Just Earth News | @justearthnews | 20 Oct 2024, 04:49 am Print
Photo Courtesy: Pixabay
An international team of scientists, including Associate Professor Thomas Newsome from the University of Sydney, is warning that the Earth is stepping into a critical and unpredictable new phase of the climate crisis, with environmental conditions that have never been encountered in human history.
The ‘2024 State of the Climate Report: Perilous times on planet Earth’, published in Bioscience, warns of “perilous” times ahead, with current policies leaving the globe on track to see 2.7 degree peak warming by 2100, obliterating the international target made at the Paris Agreement to limit the global temperature increase to 1.5 degrees.
The stark findings come as the first Global Nature Positive Summit is held in Sydney (8-10 October) and as international leaders prepare for the UN’s Climate Change Conference (COP 29) from 11-22 November in Baku, Azerbaijan.
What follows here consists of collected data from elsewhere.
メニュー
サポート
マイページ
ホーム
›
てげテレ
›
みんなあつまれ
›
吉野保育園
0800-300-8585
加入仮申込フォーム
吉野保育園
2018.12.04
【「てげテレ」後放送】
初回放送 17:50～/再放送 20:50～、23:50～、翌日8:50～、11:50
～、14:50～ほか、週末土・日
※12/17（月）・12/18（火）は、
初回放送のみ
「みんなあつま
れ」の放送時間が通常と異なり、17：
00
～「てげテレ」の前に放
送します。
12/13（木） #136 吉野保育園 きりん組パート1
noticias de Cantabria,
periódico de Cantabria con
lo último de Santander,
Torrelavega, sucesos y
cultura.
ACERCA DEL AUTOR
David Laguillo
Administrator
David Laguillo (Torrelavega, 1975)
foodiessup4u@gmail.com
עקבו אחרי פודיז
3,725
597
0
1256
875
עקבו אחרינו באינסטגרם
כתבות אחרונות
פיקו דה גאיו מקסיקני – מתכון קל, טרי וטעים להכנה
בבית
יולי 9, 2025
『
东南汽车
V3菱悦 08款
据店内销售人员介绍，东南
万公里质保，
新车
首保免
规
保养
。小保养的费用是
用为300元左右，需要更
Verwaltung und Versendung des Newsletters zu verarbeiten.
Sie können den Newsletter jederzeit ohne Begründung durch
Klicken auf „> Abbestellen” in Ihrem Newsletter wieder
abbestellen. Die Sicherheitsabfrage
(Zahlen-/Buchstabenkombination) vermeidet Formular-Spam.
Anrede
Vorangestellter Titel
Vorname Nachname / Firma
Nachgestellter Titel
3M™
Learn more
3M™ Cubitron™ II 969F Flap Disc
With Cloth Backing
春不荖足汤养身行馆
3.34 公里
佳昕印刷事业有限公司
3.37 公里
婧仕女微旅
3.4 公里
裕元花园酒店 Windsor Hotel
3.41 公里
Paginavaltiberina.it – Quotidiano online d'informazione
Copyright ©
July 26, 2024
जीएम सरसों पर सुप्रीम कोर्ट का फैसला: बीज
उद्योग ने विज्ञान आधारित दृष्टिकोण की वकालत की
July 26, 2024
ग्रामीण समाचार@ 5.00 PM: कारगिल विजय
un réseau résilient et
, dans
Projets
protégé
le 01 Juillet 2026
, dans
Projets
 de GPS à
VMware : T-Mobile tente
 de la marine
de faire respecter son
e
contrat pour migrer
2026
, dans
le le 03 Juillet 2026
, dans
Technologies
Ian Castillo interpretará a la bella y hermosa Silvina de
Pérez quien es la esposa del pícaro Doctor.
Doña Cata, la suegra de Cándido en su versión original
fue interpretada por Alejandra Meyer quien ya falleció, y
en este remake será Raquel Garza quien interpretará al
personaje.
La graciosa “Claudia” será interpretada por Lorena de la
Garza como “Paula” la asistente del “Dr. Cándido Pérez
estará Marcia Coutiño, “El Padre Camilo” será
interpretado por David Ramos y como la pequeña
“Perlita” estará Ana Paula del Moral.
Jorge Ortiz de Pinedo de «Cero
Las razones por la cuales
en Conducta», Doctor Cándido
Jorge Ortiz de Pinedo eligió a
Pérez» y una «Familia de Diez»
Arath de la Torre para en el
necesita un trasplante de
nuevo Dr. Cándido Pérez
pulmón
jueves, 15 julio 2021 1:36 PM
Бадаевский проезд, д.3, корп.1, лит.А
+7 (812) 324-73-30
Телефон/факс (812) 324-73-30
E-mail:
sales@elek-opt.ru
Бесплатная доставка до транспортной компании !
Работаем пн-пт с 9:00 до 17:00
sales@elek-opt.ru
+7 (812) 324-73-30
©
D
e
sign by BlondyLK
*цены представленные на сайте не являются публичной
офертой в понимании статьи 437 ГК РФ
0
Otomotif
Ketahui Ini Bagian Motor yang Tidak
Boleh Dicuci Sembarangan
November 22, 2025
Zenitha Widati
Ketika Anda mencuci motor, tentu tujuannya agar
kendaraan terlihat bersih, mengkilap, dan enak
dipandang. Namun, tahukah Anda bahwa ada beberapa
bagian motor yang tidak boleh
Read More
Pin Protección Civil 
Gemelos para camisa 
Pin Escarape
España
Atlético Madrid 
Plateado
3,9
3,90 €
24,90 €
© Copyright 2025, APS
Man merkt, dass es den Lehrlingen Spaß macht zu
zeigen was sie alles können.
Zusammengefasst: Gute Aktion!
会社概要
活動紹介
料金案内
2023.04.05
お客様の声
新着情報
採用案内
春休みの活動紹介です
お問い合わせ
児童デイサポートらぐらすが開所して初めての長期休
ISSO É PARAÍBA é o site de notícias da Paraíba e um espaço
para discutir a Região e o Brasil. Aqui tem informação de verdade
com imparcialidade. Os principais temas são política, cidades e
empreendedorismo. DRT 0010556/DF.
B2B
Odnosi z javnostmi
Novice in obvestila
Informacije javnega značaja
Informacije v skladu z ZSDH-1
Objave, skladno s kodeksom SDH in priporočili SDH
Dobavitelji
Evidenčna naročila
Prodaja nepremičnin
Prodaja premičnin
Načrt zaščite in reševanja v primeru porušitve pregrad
Associate Professor Thomas Newsome, from the Global Ecology Lab in the School of Life and Environmental Sciences, and the only Australian co-author of the study, said it was vital governments took the climate crisis seriously: “It has been another year of record high temperatures and extreme weather. Poorer communities are disproportionately affected by extreme weather and climate impacts, even though they have contributed the least to climate change. As we approach another international summit, it is vital that governments implement real change to tackle the climate emergency.”
Human-caused carbon dioxide emissions and other greenhouse gases have long been identified as the primary drivers of climate change, yet annual consumption of fossil fuels continues to climb and rose 1.5 percent in 2023.
While there have been some positives in the renewables sector – solar and wind consumption together increased by 15 percent in 2023 from the year before – renewable energy use only accounts for one-fourteenth of fossil fuel use. The recent increase in the use of renewables is also largely attributed to an overall increase in demand for power, rather than because these energy sources are replacing fossil fuels.
Other pressures on the climate, such as livestock grazing and deforestation, have also increased. Annual tree cover loss across the globe rose from 22.8 million hectares in 2022 to 28.3 million in 2023, at a time when concentrations of atmospheric carbon dioxide and methane are at their highest recorded levels.
Much of the globe’s deforestation is due to the expansion of agriculture, with forests and bushlands cleared to make way for grazing livestock. The report has highlighted that the population of ruminant livestock (cattle, sheep and goats) is now at an historic high and is increasing by 170,000 per day.
The report’s co-lead author Professor William Ripple, from the Oregon State University College of Forestry, said: “A large portion of the very fabric of life on our planet is imperilled. We’re already in the midst of abrupt climate upheaval, which jeopardises life on Earth like nothing humans have ever seen. Ecological overshoot, taking more than the Earth can safely give, has pushed the planet into climatic conditions more threatening than anything witnessed even by our prehistoric relatives.”
Ahead of COP 29 in November, the report’s authors are urging governments to commit to actions to limit the amount of damage caused by climate change, including shifting away from fossil fuels to low-carbon renewables, restoring biodiverse ecosystems that play key roles in carbon cycling and storage, promoting sustainable ecological economics and reducing waste and overconsumption by the wealthy.
Joint lead author Dr Christopher Wolf, from the Terrestrial Ecosystems Research Network in Oregon, said: “Despite six reports from the International Panel on Climate Change, hundreds of other reports, tens of thousands of scientific papers and 28 annual meetings of the UN’s Conference of the Parties, the world has made very little headway on climate change.
“Humanity’s future depends on creativity, moral fibre and perseverance. If future generations are to inherit the world they deserve, decisive action is needed, and fast.”